Malakand District (, ) is a district in Malakand Division of Khyber Pakhtunkhwa province in Pakistan.

The District was formed in 1970 as a Provincially Administered Tribal Area, It had previously been a tribal area known as the Malakand Protected Area, part of the Malakand Agency.  From 1970 the district became part of Malakand Division.

Malakand District lies in a strategically important position as it acts as a gateway to Bajaur, Lower Dir, Swat and Bunair. It is surrounded by mountains that were overgrown with different kinds of trees in the past, though they have a barren look today. The Malakand Pass which connects Mardan to Swat and Dir is located near Dargai, a site where the local Pushtun tribes fought two fierce battles with the Imperial British Army in 1895 and 1897.

The Swat River flows through the district down towards Charsadda District where it falls into the Kabul River. Malakand District is bounded in the north by Lower Dir District, in the east by Swat District, in the south east and south west by Mardan and Charsadda districts respectively and in the west by Mohmand and Bajaur agencies. The area of Malakand protected area is 952 km2.

Geography 
The soil of Malakand is loamy and moist, and is irrigated by the Swat River which flows down from Swat, passing through Swat ranizai and joins the river Kabul near Charsadda. The average rainfall is not enough, therefore the soil requires artificial irrigation.

There are rare scenic places and tourist resorts in Malakand like Jabban and Malakand hydro-electric project. Water passes through a three-mile-long tunnel, and has a natural fall of 350 feet. The main income-generating source in Malakand is the two power houses at Dargai and Malakand Khas. There are about 11 other suitable sites for construction of Small Hydel Power projects that needed investors attention.

- SUPPLIED RECORDS -
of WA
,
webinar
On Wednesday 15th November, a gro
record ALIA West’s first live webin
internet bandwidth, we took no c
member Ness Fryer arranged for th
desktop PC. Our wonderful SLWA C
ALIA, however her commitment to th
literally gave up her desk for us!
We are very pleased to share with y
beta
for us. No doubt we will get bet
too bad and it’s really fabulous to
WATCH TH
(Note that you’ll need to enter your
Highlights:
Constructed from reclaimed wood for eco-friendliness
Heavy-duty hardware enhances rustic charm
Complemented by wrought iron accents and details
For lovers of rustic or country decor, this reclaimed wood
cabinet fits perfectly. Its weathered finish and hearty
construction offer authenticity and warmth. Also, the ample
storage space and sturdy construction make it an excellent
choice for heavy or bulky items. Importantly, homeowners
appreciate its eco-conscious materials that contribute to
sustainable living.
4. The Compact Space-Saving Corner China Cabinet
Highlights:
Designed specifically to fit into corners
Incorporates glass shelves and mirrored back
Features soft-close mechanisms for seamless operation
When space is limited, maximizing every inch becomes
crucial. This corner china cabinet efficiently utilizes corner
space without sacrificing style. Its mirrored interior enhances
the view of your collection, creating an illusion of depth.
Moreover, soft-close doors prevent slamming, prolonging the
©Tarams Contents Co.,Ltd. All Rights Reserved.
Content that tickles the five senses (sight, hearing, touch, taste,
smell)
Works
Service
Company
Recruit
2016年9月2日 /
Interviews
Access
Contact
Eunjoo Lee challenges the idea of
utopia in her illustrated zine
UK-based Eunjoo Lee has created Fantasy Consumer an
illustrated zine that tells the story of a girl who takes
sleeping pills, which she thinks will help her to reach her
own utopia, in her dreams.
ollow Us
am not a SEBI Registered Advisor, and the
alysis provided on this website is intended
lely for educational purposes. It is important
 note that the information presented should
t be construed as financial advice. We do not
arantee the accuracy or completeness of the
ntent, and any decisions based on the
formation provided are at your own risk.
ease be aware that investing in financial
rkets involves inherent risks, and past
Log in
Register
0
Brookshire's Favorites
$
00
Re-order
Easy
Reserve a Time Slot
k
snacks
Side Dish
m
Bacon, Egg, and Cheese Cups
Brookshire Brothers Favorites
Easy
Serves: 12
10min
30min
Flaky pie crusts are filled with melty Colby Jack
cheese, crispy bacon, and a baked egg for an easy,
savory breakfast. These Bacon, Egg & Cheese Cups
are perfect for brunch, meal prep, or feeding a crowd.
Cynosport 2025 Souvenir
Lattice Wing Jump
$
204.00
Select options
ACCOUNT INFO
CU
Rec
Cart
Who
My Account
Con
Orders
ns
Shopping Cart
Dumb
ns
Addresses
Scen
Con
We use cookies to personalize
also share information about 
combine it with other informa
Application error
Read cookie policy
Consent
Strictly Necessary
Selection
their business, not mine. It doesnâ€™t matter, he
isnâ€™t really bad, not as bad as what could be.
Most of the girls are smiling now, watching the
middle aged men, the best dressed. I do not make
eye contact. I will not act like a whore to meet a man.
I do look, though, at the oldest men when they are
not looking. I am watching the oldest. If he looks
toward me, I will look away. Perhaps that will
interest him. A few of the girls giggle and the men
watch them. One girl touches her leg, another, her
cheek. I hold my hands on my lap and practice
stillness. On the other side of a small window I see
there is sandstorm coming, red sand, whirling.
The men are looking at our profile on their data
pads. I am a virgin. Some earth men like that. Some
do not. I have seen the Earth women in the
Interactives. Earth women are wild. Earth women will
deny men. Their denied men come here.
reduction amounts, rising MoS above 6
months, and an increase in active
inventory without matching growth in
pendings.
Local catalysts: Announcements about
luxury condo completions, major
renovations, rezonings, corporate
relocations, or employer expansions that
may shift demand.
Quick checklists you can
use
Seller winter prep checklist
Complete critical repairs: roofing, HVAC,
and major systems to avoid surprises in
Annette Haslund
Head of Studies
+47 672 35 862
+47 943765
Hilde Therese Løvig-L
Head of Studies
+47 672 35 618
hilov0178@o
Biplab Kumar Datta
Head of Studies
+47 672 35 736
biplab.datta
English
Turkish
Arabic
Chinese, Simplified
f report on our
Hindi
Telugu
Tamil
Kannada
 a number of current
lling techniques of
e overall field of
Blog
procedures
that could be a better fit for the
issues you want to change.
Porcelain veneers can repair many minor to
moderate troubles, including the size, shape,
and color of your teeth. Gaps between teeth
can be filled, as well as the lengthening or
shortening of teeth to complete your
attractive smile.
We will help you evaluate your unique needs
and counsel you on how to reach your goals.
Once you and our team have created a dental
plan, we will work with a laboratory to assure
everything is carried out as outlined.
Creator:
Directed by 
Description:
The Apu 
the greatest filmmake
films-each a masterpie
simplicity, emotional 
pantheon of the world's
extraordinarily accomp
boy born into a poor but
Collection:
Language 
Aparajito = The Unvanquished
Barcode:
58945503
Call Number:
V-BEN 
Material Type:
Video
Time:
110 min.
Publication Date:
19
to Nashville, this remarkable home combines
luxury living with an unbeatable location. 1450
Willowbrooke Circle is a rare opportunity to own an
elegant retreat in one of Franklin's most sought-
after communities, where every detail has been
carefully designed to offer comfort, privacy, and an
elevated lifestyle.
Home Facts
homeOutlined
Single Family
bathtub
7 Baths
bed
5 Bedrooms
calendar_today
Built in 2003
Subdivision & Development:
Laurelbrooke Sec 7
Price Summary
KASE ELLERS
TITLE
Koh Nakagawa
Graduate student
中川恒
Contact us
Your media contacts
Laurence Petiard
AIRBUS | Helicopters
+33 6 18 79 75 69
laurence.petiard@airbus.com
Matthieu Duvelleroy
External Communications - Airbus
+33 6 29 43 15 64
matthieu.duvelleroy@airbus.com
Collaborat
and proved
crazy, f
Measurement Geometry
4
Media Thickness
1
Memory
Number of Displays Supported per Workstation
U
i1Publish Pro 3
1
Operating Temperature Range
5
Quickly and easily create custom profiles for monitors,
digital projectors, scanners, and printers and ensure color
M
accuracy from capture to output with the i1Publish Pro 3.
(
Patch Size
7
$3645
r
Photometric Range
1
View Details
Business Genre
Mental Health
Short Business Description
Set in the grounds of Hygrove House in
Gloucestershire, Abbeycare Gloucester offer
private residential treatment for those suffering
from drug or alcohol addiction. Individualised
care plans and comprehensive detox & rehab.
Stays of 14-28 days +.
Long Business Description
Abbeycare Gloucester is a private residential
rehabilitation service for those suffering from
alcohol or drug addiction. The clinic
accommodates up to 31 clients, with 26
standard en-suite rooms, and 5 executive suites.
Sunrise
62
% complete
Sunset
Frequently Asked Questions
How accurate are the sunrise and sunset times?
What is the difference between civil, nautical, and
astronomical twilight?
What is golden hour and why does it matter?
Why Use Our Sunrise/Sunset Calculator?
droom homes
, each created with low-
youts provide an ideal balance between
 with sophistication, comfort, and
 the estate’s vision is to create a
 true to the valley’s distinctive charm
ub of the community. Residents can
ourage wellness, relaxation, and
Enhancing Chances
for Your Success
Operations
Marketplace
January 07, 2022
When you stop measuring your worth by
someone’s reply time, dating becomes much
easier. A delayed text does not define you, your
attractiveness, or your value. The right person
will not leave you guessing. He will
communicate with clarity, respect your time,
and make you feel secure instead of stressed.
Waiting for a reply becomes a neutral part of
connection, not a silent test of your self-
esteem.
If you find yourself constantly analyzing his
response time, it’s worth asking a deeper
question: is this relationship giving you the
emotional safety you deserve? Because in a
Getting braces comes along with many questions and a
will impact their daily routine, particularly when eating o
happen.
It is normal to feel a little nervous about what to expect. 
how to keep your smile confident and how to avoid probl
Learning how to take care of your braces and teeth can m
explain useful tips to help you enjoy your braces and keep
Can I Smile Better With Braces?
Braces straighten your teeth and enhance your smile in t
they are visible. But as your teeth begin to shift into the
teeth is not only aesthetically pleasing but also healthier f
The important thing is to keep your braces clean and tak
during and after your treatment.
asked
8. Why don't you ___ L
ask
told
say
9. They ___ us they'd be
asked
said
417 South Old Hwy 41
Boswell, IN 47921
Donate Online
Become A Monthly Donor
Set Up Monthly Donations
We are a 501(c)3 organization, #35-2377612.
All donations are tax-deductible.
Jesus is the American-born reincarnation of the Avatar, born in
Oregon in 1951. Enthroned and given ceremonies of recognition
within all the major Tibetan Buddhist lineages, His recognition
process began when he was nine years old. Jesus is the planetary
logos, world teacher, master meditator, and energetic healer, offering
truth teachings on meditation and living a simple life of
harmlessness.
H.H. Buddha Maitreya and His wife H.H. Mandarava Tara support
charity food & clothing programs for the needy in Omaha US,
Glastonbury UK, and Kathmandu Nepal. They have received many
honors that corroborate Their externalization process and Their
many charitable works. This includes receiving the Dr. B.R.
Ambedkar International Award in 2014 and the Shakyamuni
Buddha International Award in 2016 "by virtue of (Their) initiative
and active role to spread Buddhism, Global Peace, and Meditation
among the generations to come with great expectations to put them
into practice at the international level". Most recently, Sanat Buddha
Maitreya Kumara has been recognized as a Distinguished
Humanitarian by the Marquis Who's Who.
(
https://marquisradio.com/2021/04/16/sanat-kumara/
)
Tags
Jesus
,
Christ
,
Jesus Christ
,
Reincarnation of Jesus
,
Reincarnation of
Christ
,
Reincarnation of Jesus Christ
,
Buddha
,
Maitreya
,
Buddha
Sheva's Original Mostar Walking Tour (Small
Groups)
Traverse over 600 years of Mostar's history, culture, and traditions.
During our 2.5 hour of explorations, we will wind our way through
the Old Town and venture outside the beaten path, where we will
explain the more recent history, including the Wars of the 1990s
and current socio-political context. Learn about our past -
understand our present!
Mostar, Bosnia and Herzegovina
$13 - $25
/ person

- INSTRUCTION A -
Answer these questions from the Malakand District text:
(i) In what year was the district formed?
(ii) Into which river does the Swat River fall?
(iii) How high is the natural fall of the water at the Malakand hydro-electric project?
- INSTRUCTION B -
Shorten the paragraph of the Malakand District text that begins "Malakand District lies in a strategically important position" into a bulleted list that keeps its main facts.
The lines have no connection to the Malakand District text.

- EXERCISE RESULT A -
(i) 1970
(ii) The Kabul River
(iii) 350 feet

- EXERCISE RESULT B -
- The district is a strategic gateway to Bajaur, Lower Dir, Swat and Bunair.
- It is surrounded by mountains that were once covered with trees but now look barren.
- The Malakand Pass connects Mardan to Swat and Dir and lies near Dargai.
- Near Dargai, local Pushtun tribes fought two fierce battles with the Imperial British Army in 1895 and 1897.